[Stored data]
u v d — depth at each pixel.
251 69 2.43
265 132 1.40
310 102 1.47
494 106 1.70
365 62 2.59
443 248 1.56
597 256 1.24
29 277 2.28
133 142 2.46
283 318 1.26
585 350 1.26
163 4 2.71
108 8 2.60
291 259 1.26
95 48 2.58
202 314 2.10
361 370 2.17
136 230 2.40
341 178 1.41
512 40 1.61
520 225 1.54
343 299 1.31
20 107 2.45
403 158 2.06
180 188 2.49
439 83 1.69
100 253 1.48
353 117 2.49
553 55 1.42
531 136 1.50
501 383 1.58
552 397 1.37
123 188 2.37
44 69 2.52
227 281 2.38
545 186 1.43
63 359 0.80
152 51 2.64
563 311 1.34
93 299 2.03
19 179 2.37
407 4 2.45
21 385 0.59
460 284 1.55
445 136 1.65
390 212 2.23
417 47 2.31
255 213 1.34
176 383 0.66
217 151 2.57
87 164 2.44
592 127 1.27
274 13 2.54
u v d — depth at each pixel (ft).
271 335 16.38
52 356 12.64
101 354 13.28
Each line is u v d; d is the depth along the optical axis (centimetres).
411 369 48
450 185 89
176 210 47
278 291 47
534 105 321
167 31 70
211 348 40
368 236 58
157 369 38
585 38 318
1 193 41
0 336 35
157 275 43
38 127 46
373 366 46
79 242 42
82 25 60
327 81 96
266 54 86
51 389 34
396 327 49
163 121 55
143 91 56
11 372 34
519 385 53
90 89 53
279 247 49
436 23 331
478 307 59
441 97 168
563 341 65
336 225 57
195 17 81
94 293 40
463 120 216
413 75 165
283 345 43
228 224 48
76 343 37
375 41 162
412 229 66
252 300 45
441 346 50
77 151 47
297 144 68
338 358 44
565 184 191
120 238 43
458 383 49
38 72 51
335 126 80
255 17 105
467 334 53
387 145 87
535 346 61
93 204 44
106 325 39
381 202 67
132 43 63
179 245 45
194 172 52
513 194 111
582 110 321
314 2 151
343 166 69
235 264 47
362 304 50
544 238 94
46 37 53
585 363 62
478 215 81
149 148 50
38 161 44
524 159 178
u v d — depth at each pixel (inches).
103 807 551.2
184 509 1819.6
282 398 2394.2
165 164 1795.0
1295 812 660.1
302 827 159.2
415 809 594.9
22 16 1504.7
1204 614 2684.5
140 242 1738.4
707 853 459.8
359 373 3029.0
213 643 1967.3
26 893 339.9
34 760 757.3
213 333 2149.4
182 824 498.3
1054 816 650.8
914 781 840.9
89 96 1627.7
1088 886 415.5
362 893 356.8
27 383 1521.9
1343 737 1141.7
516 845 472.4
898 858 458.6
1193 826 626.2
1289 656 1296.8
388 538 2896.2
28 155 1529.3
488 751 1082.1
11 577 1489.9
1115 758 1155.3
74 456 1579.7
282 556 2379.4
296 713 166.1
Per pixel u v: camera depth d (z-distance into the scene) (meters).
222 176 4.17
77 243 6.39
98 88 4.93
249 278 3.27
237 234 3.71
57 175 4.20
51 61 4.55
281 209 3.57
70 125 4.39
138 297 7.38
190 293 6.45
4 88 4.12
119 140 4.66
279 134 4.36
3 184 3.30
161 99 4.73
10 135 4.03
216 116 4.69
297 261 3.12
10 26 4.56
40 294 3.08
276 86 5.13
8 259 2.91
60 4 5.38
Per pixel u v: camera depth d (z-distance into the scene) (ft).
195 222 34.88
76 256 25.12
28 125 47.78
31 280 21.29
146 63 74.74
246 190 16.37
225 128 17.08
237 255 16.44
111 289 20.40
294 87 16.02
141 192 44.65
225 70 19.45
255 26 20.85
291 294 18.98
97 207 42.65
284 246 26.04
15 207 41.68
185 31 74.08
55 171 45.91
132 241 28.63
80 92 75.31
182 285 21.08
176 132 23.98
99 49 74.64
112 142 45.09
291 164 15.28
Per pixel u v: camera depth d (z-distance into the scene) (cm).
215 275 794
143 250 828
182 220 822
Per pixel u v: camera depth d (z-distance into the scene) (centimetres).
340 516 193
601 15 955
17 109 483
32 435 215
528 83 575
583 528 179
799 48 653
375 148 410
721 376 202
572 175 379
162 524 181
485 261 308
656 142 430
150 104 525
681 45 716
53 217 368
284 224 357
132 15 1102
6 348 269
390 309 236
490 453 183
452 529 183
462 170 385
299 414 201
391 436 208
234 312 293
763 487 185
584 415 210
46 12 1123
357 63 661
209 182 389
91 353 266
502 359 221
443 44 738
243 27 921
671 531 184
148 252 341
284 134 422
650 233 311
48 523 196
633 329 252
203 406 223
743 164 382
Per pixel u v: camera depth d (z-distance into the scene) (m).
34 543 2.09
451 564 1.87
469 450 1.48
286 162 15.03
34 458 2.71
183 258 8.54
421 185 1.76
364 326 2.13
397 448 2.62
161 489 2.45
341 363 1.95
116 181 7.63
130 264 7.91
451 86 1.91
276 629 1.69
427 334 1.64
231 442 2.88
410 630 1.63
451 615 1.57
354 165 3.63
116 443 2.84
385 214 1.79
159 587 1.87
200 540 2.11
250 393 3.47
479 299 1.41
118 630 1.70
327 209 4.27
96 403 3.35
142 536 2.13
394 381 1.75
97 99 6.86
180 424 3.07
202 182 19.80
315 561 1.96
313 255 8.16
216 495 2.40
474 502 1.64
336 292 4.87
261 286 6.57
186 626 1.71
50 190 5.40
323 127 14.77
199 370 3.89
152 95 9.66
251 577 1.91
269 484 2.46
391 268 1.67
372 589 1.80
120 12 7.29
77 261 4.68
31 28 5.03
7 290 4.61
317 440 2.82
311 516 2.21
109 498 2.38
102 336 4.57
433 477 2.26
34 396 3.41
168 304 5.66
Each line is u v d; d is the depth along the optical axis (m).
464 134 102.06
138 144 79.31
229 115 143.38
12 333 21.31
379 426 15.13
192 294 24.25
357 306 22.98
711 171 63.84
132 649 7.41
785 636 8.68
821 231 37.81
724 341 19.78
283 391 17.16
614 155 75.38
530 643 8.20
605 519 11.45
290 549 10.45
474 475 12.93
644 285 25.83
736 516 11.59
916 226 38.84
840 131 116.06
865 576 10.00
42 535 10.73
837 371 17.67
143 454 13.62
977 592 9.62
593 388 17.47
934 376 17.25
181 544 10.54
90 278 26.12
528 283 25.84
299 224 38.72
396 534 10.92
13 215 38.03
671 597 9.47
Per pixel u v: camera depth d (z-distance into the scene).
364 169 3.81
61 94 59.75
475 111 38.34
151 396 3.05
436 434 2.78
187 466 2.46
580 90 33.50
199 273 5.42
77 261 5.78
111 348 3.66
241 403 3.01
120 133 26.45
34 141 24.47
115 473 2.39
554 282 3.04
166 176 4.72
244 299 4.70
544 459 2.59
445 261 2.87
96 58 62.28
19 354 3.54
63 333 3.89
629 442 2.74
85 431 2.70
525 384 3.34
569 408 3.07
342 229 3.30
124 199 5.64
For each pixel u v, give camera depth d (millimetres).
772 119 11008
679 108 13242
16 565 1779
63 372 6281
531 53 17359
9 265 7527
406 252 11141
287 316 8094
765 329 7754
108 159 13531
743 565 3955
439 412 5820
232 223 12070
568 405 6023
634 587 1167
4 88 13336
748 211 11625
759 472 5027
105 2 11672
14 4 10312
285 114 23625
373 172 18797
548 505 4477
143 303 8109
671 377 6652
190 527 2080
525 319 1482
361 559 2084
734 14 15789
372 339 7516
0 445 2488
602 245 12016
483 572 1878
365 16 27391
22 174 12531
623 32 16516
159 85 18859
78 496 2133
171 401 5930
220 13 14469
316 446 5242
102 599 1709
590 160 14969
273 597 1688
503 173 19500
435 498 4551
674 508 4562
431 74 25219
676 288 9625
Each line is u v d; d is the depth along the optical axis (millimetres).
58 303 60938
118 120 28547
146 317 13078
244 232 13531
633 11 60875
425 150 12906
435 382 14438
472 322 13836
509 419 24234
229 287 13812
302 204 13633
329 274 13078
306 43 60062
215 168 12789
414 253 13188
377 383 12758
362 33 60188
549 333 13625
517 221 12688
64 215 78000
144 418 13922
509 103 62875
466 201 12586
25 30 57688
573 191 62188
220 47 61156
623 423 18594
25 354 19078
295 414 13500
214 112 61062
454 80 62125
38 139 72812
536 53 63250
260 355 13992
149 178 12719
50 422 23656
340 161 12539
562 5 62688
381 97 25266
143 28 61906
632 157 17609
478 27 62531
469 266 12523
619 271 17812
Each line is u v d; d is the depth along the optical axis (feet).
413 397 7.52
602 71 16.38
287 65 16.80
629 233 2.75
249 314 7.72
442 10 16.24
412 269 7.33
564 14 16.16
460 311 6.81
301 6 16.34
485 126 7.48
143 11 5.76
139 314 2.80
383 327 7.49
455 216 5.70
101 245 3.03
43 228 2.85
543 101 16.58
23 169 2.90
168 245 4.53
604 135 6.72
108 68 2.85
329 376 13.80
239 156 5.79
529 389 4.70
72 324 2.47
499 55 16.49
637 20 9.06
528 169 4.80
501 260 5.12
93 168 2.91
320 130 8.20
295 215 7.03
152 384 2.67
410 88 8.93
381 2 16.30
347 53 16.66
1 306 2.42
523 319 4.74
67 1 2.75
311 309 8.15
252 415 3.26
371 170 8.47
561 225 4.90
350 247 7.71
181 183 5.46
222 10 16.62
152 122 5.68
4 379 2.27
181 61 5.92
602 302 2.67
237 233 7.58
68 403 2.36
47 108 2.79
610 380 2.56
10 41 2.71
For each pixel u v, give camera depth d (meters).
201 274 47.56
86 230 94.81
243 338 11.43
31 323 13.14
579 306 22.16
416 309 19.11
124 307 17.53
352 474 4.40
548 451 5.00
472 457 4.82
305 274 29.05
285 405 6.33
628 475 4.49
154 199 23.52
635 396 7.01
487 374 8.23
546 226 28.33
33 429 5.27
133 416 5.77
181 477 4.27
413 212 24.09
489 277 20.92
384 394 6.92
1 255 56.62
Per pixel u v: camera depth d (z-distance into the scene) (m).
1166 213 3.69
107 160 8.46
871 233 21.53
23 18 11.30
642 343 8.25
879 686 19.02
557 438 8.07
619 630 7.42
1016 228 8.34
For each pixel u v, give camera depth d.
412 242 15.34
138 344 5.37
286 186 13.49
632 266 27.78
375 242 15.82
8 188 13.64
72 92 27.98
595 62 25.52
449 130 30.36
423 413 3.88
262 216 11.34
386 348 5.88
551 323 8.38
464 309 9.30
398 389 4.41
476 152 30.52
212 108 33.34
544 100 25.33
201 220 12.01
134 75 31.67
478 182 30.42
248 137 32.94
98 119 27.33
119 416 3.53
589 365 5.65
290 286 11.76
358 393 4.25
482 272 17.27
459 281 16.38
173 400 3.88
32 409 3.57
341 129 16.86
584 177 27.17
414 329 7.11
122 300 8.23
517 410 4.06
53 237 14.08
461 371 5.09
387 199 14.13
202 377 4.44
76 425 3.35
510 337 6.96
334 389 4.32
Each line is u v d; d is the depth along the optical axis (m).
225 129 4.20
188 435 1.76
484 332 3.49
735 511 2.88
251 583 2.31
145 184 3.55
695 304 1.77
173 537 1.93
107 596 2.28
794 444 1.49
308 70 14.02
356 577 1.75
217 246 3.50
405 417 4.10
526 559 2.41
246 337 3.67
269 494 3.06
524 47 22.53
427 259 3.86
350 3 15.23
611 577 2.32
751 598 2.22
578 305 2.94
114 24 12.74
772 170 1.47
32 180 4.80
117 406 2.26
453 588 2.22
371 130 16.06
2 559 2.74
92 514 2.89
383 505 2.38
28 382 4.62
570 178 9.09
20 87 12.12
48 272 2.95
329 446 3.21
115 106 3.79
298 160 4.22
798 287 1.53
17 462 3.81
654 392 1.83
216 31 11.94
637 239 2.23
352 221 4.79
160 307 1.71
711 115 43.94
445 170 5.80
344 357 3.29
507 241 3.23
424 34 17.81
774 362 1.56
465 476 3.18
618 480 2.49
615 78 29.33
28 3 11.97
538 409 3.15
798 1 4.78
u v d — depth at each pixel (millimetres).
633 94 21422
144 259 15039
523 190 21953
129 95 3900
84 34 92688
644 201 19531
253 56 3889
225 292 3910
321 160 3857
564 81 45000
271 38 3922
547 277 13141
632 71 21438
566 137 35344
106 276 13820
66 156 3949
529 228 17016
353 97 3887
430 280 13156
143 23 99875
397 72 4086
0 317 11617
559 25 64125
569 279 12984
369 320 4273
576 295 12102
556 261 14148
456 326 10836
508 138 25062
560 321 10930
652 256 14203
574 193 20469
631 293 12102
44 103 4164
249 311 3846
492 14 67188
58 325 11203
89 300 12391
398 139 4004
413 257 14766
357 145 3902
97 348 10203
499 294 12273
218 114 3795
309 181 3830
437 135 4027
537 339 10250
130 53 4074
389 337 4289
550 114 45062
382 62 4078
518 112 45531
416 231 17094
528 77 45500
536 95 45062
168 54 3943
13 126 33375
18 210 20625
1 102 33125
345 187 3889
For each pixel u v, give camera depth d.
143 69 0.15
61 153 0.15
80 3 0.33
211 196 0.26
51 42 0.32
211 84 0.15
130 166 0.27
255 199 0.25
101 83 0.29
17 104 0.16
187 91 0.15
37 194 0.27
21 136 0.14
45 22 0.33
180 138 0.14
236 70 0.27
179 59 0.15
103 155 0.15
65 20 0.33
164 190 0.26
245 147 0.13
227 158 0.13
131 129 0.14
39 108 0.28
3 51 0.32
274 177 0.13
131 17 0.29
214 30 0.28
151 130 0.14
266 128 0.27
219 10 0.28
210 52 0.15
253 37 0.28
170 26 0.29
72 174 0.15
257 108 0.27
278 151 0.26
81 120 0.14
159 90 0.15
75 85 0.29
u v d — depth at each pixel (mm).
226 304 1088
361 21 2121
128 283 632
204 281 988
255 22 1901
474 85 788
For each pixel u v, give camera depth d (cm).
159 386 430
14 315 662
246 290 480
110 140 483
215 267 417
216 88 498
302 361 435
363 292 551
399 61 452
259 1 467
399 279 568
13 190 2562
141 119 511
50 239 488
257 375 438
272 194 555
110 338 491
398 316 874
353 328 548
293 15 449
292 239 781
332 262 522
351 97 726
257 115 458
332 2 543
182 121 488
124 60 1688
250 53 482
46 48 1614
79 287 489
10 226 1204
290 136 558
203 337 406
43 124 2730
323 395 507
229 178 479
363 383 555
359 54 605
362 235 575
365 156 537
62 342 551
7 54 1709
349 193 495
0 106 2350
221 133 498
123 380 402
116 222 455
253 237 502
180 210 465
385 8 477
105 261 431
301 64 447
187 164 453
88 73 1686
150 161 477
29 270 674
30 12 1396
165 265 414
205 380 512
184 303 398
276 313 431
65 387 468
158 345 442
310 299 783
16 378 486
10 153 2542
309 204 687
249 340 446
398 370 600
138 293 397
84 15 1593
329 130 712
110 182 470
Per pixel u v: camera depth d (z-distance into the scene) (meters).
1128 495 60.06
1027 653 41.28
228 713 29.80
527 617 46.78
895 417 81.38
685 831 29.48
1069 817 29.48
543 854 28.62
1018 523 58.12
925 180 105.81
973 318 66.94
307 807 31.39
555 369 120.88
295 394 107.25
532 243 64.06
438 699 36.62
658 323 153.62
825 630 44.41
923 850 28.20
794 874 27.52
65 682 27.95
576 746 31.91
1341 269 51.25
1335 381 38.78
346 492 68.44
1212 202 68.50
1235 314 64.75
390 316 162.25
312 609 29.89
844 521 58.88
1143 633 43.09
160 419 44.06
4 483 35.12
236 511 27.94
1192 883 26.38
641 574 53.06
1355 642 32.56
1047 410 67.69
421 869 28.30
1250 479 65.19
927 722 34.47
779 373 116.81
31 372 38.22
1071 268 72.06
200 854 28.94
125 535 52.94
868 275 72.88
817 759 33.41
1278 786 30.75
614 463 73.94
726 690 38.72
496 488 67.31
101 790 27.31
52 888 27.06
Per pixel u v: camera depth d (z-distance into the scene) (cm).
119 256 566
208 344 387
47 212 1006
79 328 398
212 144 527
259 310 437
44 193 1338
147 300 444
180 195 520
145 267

> Exercise details: In the records above, the line with "200 540 2.11" marks the start and the line with "323 127 14.77" marks the end; copy that stretch exactly, both lines included, and nothing else.

> Result:
200 540 2.11
250 393 3.47
479 299 1.41
118 630 1.70
327 209 4.27
96 403 3.35
142 536 2.13
394 381 1.75
97 99 6.86
180 424 3.07
202 182 19.80
315 561 1.96
313 255 8.16
216 495 2.40
474 502 1.64
336 292 4.87
261 286 6.57
186 626 1.71
50 190 5.40
323 127 14.77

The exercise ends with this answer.